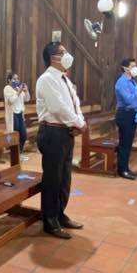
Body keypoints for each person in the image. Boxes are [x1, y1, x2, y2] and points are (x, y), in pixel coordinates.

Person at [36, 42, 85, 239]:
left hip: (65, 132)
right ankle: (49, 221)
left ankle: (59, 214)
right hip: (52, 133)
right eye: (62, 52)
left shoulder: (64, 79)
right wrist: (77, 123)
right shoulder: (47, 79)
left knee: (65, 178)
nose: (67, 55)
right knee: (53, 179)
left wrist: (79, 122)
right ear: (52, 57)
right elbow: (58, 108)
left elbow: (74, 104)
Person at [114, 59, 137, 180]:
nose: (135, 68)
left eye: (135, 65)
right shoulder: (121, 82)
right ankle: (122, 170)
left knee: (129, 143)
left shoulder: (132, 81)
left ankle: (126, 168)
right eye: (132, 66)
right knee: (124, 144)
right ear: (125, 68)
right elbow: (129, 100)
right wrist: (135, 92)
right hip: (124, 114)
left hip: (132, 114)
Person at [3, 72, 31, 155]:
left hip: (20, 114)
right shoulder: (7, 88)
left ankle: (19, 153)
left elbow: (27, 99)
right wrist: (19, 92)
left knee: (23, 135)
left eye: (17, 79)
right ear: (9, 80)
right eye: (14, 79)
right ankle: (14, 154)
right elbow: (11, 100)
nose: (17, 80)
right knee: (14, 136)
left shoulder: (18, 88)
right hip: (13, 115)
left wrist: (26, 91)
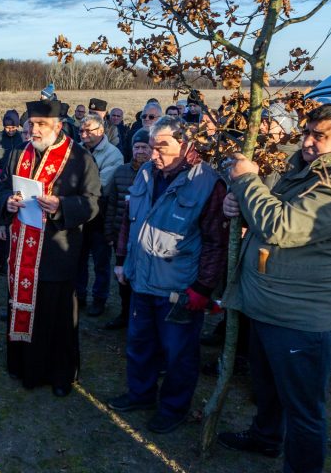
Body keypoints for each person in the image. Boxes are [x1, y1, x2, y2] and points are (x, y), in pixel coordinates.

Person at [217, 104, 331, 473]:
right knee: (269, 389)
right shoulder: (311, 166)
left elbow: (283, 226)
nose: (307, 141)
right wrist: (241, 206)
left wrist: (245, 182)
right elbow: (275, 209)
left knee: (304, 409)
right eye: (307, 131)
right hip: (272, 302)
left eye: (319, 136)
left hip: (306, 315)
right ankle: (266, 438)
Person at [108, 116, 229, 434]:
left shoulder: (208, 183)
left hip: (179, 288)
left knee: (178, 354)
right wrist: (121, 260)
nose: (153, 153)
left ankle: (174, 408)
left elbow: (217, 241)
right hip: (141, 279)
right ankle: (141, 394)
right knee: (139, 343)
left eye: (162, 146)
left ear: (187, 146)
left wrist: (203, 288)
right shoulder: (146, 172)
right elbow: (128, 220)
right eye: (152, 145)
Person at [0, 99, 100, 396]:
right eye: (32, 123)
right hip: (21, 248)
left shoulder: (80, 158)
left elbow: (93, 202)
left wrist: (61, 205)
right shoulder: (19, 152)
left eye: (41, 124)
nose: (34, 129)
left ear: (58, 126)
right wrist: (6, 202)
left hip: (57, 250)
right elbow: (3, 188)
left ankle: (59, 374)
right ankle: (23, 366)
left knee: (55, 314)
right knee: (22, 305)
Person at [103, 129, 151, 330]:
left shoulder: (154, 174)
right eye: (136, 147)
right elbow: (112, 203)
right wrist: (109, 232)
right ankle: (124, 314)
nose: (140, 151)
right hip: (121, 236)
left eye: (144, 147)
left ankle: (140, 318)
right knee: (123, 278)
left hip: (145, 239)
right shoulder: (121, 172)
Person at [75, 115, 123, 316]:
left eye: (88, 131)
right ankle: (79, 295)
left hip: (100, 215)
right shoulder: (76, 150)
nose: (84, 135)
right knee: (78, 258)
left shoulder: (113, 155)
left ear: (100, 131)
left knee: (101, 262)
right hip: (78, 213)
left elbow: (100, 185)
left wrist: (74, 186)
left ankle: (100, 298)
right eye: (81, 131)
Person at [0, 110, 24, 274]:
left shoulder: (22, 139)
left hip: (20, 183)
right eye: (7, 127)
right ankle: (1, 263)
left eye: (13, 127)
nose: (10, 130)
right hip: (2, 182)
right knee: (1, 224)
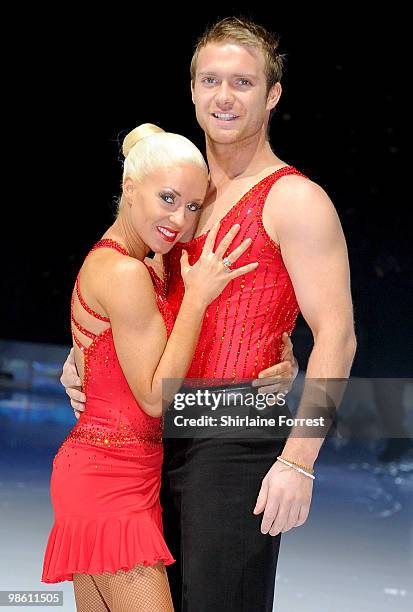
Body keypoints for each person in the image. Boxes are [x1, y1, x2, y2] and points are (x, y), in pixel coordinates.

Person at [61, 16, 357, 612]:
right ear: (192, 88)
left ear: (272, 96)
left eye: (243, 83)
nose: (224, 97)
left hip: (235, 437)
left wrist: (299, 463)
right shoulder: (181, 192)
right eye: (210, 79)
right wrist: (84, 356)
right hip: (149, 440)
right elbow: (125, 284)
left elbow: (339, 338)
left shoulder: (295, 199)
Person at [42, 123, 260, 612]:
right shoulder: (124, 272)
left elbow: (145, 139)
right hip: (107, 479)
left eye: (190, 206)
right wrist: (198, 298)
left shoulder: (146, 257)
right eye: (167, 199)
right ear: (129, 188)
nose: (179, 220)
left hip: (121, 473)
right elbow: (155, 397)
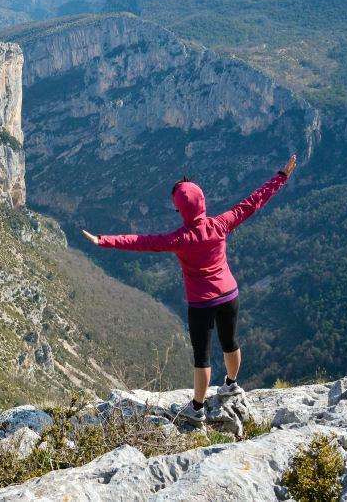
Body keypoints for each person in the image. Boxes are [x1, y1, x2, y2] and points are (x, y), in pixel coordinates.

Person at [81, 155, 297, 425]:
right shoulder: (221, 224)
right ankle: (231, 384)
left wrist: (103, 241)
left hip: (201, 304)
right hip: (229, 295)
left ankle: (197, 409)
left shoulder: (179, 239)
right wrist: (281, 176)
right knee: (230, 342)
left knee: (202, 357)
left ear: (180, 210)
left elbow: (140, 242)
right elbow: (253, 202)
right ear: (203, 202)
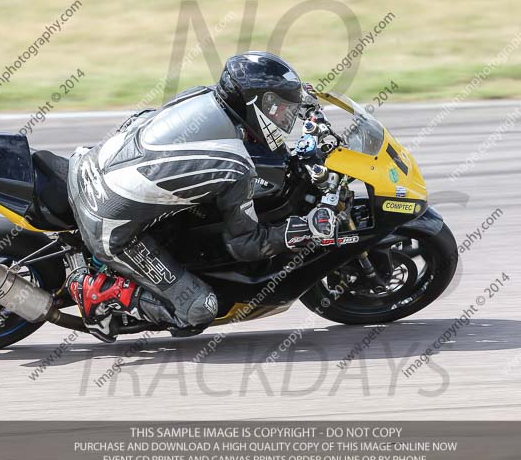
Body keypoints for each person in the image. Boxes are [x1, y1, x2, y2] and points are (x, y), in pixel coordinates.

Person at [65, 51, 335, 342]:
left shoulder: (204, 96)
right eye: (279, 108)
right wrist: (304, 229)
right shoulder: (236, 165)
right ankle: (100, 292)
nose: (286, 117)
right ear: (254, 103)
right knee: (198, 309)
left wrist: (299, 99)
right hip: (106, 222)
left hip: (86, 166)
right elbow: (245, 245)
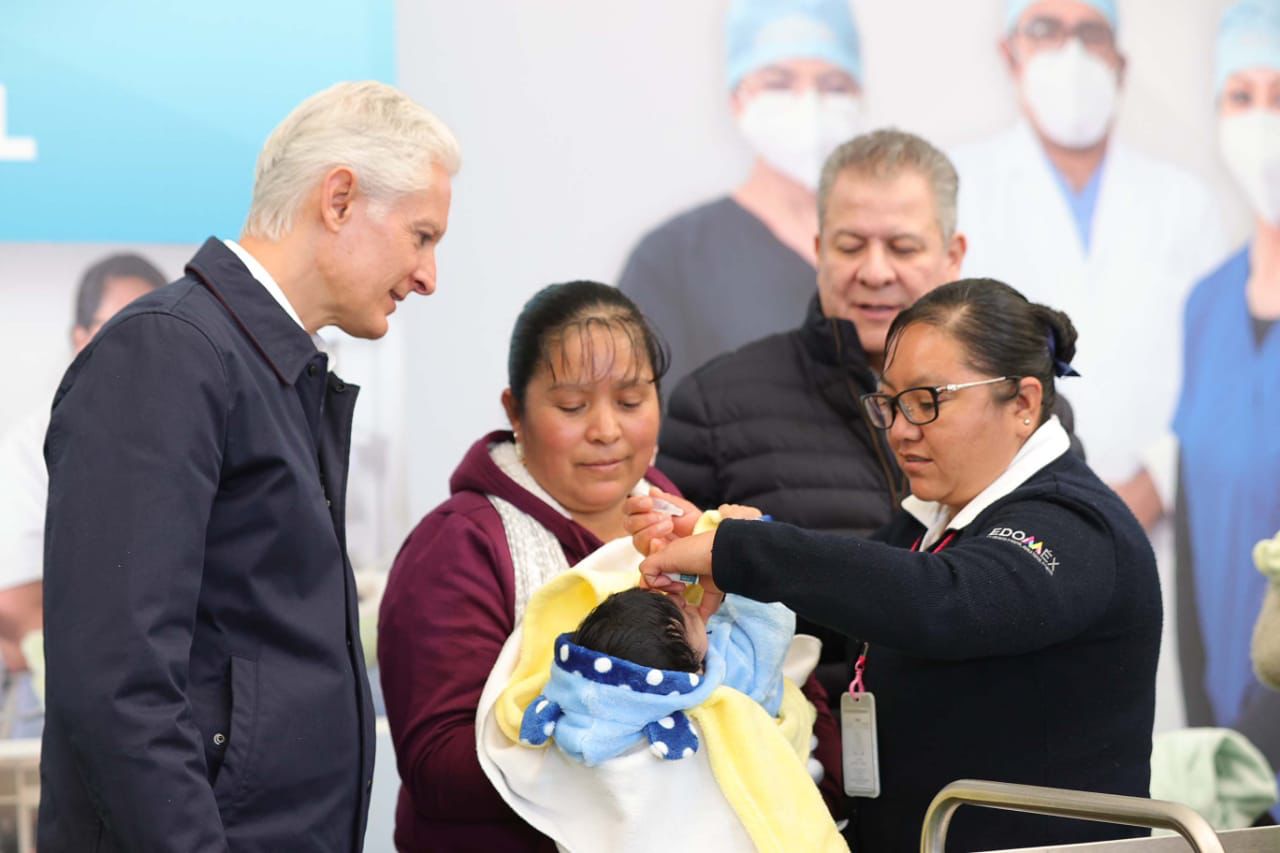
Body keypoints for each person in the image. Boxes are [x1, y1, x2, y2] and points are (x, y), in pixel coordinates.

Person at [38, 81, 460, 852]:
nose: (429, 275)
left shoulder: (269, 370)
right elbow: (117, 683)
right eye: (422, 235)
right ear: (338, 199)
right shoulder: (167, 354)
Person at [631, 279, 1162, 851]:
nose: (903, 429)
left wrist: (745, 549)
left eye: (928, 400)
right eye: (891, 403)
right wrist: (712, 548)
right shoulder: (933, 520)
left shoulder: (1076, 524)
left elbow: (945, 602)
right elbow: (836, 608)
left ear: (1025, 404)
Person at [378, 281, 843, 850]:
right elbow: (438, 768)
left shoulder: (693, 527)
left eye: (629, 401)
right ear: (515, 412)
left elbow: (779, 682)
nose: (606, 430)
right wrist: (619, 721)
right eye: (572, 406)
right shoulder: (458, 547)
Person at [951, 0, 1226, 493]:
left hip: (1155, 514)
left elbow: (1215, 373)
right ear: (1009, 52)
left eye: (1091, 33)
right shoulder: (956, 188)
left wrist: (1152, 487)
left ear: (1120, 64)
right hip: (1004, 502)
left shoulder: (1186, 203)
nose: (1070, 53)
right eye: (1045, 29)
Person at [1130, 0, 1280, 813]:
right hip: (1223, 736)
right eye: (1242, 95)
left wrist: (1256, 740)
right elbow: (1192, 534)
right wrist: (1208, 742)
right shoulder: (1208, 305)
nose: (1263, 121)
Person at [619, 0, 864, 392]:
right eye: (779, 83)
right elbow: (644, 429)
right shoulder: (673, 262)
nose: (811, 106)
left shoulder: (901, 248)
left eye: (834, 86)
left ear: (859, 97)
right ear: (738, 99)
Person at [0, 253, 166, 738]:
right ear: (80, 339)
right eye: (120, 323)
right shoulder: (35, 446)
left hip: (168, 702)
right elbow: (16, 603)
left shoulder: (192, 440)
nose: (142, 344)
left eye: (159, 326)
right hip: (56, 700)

What you are asked to do — Without the pictures, return the listing above from its first line through the line that has "right ear: (125, 68)".

Solution below —
Body keypoints for each person in the image. Boxes are [x1, y1, x2, y2] and points are (x, y), in pixel coordinates.

Person at [36, 42, 85, 239]:
left hip: (65, 132)
right ankle: (49, 221)
left ankle: (59, 214)
right hip: (52, 133)
right eye: (62, 52)
left shoulder: (64, 79)
right wrist: (77, 123)
right shoulder: (47, 79)
left knee: (65, 178)
nose: (67, 55)
right knee: (53, 179)
left wrist: (79, 122)
right ear: (52, 57)
right elbow: (58, 108)
left elbow: (74, 104)
Person at [114, 59, 137, 180]:
nose: (135, 68)
left eye: (135, 65)
right shoulder: (121, 82)
right ankle: (122, 170)
left knee: (129, 143)
left shoulder: (132, 81)
left ankle: (126, 168)
right eye: (132, 66)
right knee: (124, 144)
right ear: (125, 68)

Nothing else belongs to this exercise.